For years, debate has raged over how intended those separations were. The new report seems to settle that.
Three officials — the deputy attorney general, Mr. Sessions’ chief of staff and his counselor — all said he was aware that the result would be separated children.
“I think the answer is yes,” then-Deputy Attorney General Rod Rosenstein told investigators. “I think everybody understood that what it meant was we are going to prosecute without — everybody who committed a crime without regard [to] whether they brought a child.”
The children were separated because the federal prison system has no family facilities. When a parent was detained, the child had to be placed elsewhere.
The children were deemed unaccompanied juvenile migrants, which under U.S. policy meant they were turned over to the Health and Human Services Department.
Mr. Sessions and his team kept HHS in the dark about the zero tolerance policy, forcing both departments to play catch-up once children started arriving.
HHS had plenty of experience dealing with tens of thousands of child migrants who showed up at the border on their own, without parents. Connecting them with parents who also had crossed the border was a new task, though, and several audits found that the government didn’t even have systems to match the children with their parents in records.
“The government was not prepared to deal with” family separations, Mr. Rosenstein told the inspector general. “And [the change to DHS’s policy on family unit referrals] should not have been implemented. … I just wasn’t involved in the formulation of the policy, and [as] it was underway, I was getting reassurances that I now believe to be wrong.”
Officials told the inspector general that they hoped to limit the separation time and have Homeland Security keep the children nearby so the families could be reunited once parents were sentenced to time served.
But they quickly learned that wasn’t happening.

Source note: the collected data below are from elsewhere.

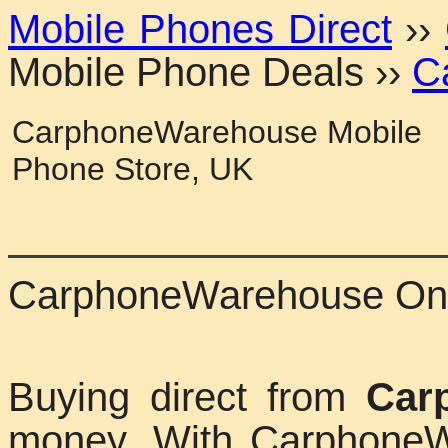
Mobile Phones Direct
››
Mobile Phone Deals
››
C
CarphoneWarehouse Mobile
Phone Store, UK
CarphoneWarehouse Onl
Buying direct from
Car
money. With CarphoneW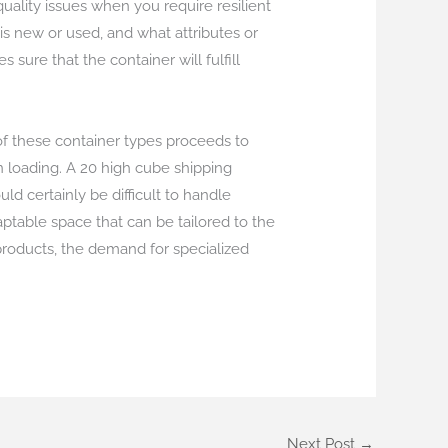
ality issues when you require resilient
is new or used, and what attributes or
sure that the container will fulfill
 of these container types proceeds to
 loading. A 20 high cube shipping
d certainly be difficult to handle
daptable space that can be tailored to the
 products, the demand for specialized
Next Post
→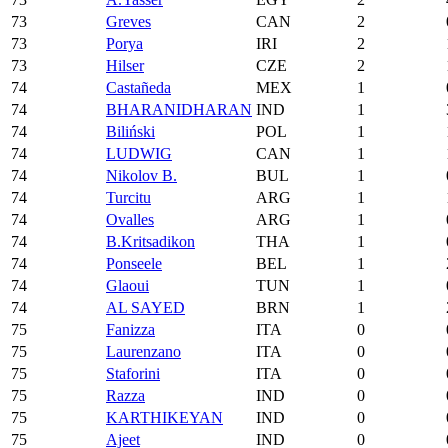
73
Greves
CAN
2
73
Porya
IRI
2
73
Hilser
CZE
2
74
Castañeda
MEX
1
74
BHARANIDHARAN
IND
1
74
Biliński
POL
1
74
LUDWIG
CAN
1
74
Nikolov B.
BUL
1
74
Turcitu
ARG
1
74
Ovalles
ARG
1
74
B.Kritsadikon
THA
1
74
Ponseele
BEL
1
74
Glaoui
TUN
1
74
AL SAYED
BRN
1
75
Fanizza
ITA
0
75
Laurenzano
ITA
0
75
Staforini
ITA
0
75
Razza
IND
0
75
KARTHIKEYAN
IND
0
75
Ajeet
IND
0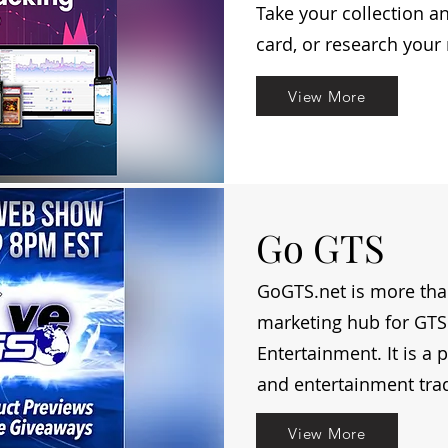
Take your collection a
card, or research your
View More
Go GTS
GoGTS.net is more than 
marketing hub for GTS 
Entertainment. It is a 
and entertainment tra
View More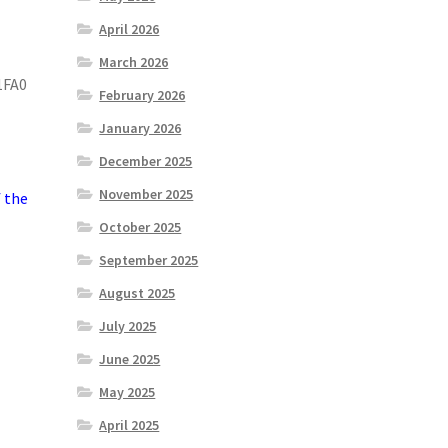
April 2026
March 2026
1FA0
February 2026
January 2026
December 2025
November 2025
f the
October 2025
September 2025
August 2025
July 2025
June 2025
May 2025
April 2025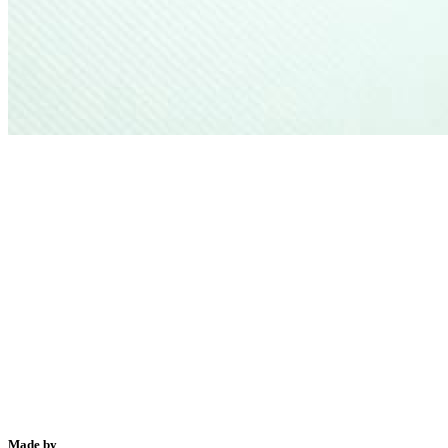
Made by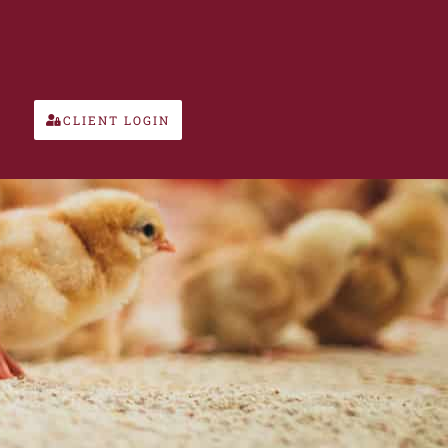
CLIENT LOGIN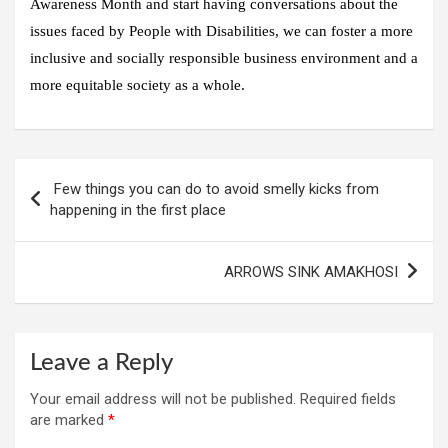
Awareness Month and start having conversations about the
issues faced by People with Disabilities, we can foster a more
inclusive and socially responsible business environment and a
more equitable society as a whole.
Post
Few things you can do to avoid smelly kicks from
navigation
happening in the first place
ARROWS SINK AMAKHOSI
Leave a Reply
Your email address will not be published.
Required fields
are marked
*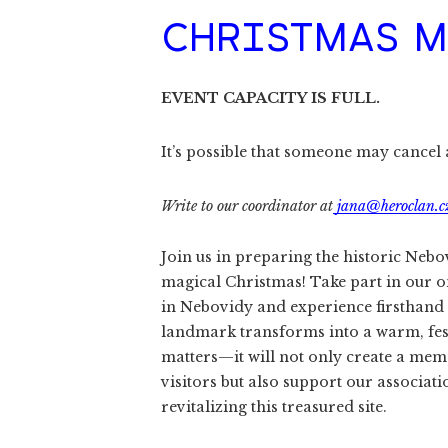
CHRISTMAS M
EVENT CAPACITY IS FULL.
It’s possible that someone may cancel an
Write to our coordinator at
jana@heroclan.c
Join us in preparing the historic Nebo
magical Christmas! Take part in our 
in Nebovidy and experience firsthand 
landmark transforms into a warm, fest
matters—it will not only create a me
visitors but also support our associat
revitalizing this treasured site.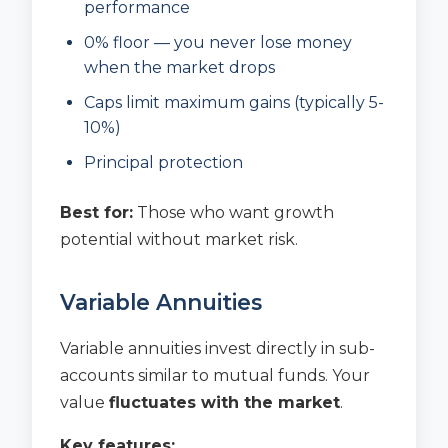
performance
0% floor — you never lose money
when the market drops
Caps limit maximum gains (typically 5-
10%)
Principal protection
Best for:
Those who want growth
potential without market risk.
Variable Annuities
Variable annuities invest directly in sub-
accounts similar to mutual funds. Your
value
fluctuates with the market
.
Key features:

Cases in Texas were taking up to two weeks. U.S. policy limited the amount of time Homeland Security could hold children to 72 hours, so the children had to be transferred to HHS. That was when the reunification dilemma kicked in.

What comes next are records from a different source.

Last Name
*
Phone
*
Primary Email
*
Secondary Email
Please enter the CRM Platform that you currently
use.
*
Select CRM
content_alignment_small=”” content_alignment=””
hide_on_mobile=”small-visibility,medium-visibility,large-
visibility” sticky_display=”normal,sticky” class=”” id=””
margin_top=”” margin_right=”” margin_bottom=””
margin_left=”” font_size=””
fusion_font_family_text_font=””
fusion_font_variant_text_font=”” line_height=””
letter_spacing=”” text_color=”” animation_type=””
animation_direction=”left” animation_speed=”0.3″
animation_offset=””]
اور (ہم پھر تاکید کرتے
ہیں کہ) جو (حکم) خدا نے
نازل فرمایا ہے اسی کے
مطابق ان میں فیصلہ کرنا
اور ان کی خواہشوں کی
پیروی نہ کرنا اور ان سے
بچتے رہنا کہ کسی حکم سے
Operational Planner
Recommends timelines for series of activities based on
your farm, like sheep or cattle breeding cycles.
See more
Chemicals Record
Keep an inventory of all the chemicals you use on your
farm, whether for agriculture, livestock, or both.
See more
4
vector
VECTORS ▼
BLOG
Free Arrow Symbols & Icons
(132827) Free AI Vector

Justice Department leaders pushed ahead even though an attempt to increase prosecutions in 2017 exposed many of the problems that would plague the zero tolerance policy, the inspector general concluded.
Even as the crisis developed in 2018, Mr. Sessions was “adamant that this program needs to continue,” Mr. Rosenstein told the audit.
Democrats on Capitol Hill on Thursday vowed to hold hearings to explore the report in depth.
“This dark chapter in our history must never be repeated,” said Reps. Jerrold Nadler and Carolyn B. Maloney, both New York Democrats and, respectively, the chairs of the House Judiciary and Oversight and Governmental reform committees.
The policy didn’t even prove effective.
Illegal immigration by families remained steady at about 9,500 people per month from April 2018 through July 2018. Zero tolerance was in full effect from May 5 to June 20. But by late summer 2018, family migration began to climb and reached epidemic proportions in spring 2019, with nearly 100,000 family migrants caught in May 2019 alone.
That surge was solved after President Trump pressured Mexico to do more to protect its borders and after his team put into place new tools to let border authorities push migrants back into Mexico to wait for their immigration proceedings.
Mr. Trump curtailed much of the policy with an executive order June 20, 2018, and a federal court in California stepped in to order and oversee attempts to reunite families.
Under an order from that judge, the government also went back and looked for children who may have been separated outside of the official zero tolerance process. It identified more than 1,100 others.
Many of the parents were deported long ago, and the government and immigrant rights activists are trying to track them down to ask them what they want to happen.
Some are being allowed to return to the U.S. to follow through with the asylum process, and many of them are passing their initial screenings to win protections.